Yaklaşık 8 aydır İstanbul’da stajıyla beraber sektörün içinde olduğunu belirten Arzu, 12 yaşında yemek yapmaya başlamak zorunda olduğunu söyledi. Arzu yaşadıklarını şu sözlerle ifade etti:
12 yaşımdan beri evde yemekleri annemin rahatsızlığından dolayı ben yaparım. Annem bir kaza sonucunda 8 ay yoğun bakımda kaldı. Severek başladığım bir şey değildi, zorunda olduğum için başladım aslında. Sonradan sevdim. Bir kardeşim 7,5 aylık, diğeri 1,5 yıllık, ablam vardı ama ablamda annelik içgüdüsü diye bir şey yoktu. O da 14 yaşında falandı, o da çok küçüktü ama en azından benim gibi o da düşünebilirdi. Çünkü çok zor şeyler yaşadık biz.
‘HORTUM HEPİMİZİ YUTTU’
Annemin o kazasından sonra dedem ve nenem Van’da trafik kazasında hayatını kaybettiler. O zaman biz hayatımızdaki ilk defa yaylaya gitmiştik. Babama herkes yaylaya gidiyor, biz köyde kalıyoruz diye şikayet ederek gitmeye ikna etmiştik. O zaman okulumuz köyde olduğu için mecbur köydeyiz. Ondan sonra yayla gidince hortum geldi. Hortum hepimizi yuttu. Küçük kardeşimi rüzgar götürmüş bir kayaya fırlatmış. Annem de çadırdaydı. Rüzgarın çadırı götürüp, anneme zarar verdiğini düşündük. Dışarıdan bir ses geliyordu, hava da biraz bozuktu ama hiç hortum görmediğimizden böyle bir şeyin olabileceğini tahmin edememiştik.
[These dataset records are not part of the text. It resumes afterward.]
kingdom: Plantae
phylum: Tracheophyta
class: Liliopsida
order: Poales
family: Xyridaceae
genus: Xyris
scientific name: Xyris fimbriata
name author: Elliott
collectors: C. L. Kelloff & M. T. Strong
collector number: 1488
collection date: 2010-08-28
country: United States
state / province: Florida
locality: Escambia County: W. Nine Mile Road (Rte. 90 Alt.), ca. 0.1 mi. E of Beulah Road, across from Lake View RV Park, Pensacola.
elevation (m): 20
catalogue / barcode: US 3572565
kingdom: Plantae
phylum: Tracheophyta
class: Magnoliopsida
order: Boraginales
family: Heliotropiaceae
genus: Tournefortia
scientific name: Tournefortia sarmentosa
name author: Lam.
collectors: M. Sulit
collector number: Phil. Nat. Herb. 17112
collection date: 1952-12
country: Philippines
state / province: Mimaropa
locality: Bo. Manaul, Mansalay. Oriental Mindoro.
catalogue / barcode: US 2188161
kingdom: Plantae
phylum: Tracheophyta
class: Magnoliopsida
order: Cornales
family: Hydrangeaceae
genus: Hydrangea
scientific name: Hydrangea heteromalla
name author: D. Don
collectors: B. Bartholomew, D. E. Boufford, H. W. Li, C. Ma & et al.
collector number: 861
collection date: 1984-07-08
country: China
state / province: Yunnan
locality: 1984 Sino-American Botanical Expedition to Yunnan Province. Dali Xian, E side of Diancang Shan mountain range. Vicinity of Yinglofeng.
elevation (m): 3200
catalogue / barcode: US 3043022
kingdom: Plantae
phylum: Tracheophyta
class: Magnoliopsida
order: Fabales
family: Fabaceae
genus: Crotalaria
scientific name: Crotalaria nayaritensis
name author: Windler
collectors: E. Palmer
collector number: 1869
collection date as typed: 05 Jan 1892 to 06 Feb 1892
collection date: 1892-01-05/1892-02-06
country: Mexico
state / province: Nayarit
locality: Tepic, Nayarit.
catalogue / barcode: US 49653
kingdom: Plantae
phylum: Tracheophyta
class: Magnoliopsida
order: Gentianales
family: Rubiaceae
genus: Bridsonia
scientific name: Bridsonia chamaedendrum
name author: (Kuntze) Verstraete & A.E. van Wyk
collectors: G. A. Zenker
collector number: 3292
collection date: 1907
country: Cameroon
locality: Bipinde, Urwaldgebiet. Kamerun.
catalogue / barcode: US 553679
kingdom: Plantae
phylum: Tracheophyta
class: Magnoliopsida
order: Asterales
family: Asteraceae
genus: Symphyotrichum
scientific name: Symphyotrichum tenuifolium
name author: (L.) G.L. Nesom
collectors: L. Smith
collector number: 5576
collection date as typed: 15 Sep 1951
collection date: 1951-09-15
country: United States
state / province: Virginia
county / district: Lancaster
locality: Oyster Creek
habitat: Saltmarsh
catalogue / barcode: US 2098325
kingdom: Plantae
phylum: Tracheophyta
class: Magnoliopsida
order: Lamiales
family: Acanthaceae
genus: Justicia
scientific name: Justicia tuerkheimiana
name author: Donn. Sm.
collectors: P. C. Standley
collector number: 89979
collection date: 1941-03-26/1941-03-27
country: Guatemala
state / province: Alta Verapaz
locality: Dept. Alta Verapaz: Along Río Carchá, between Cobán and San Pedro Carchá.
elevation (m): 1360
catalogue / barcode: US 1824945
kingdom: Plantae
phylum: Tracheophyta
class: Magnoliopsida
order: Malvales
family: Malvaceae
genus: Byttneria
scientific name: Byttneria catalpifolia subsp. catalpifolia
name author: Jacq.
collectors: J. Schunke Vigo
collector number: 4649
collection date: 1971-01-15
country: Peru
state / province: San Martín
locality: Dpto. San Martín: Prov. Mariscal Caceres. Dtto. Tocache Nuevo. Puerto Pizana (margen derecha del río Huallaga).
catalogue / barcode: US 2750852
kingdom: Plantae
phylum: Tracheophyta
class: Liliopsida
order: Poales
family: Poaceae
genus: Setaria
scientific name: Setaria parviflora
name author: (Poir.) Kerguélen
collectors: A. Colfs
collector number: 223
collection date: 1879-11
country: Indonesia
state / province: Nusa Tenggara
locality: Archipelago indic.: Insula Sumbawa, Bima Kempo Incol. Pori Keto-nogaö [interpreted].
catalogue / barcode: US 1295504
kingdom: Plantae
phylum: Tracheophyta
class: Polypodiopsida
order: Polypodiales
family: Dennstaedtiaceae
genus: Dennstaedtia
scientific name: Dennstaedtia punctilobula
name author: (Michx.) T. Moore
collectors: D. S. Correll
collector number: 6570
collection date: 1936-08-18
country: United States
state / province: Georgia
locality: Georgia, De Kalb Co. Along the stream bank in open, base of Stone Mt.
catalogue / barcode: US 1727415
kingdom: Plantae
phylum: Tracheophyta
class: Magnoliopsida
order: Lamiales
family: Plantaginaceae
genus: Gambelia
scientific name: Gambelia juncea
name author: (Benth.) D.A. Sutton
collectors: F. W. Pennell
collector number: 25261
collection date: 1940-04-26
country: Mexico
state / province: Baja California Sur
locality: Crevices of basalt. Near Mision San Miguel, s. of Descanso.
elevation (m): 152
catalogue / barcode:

‘ELDE AVUÇTA HİÇBİR ŞEY KALMADI’
Ondan sonra annemin gözlerini kapatmaya falan çalışıyorlardı ama annem ölmemişti. Dalağından tutarak kendine geldi. Annemin yaşadığını biliyordum. Bir insanın en çaresi anı gerçekten babasının hüngür hüngür ağlarken görmektir. O zaman hayvanlarımız falan vardı. Babam hastane masrafları falan derken tüm hayvanlarımızı ucuza sattı, elde avuçta hiçbir şey kalmadı.
‘BABAM 1 AY İÇİNDE 20 YIL YAŞLANDI’
Annemin kazasından sonra araya 15 gün girmeden nenemle dedem trafik kazası geçirdi. Babam 1 ay içinde 20 yıl yaşlandı. Nenem ve dedem vefat edince biz tam yıkıldık çünkü bize bakacak kişi o zamanlar nenemdi. Evlerimiz yakın, en azından bize bir ekmek pişirip getirecek insanlar. Köydeydik, annem hastaydı. Bazı akrabalarımız gelip annemin eşyalarına el koyup götürürlerdi. Çok zor bir dönem. Hatırlıyorum, evde tarak yoktu abim çatalla saçımızı falan tarardı. Ben şu an düşündüğümde babam o zamanlar nasıl hepimize yetişmiş hala inanamıyorum. Hakkı ödenmeyecek bir adam. O kadar zor zamanlardı ki, 12-13 yaşlarındasın akrabalarımız tarafından sürekli saçlarımız küt küt kesilirdi. Anneleri ölecek diye bakarlardı. Doktorumuzla annem şu an hala görüştüğünde doktoru ona bir mucize olduğunu söyler.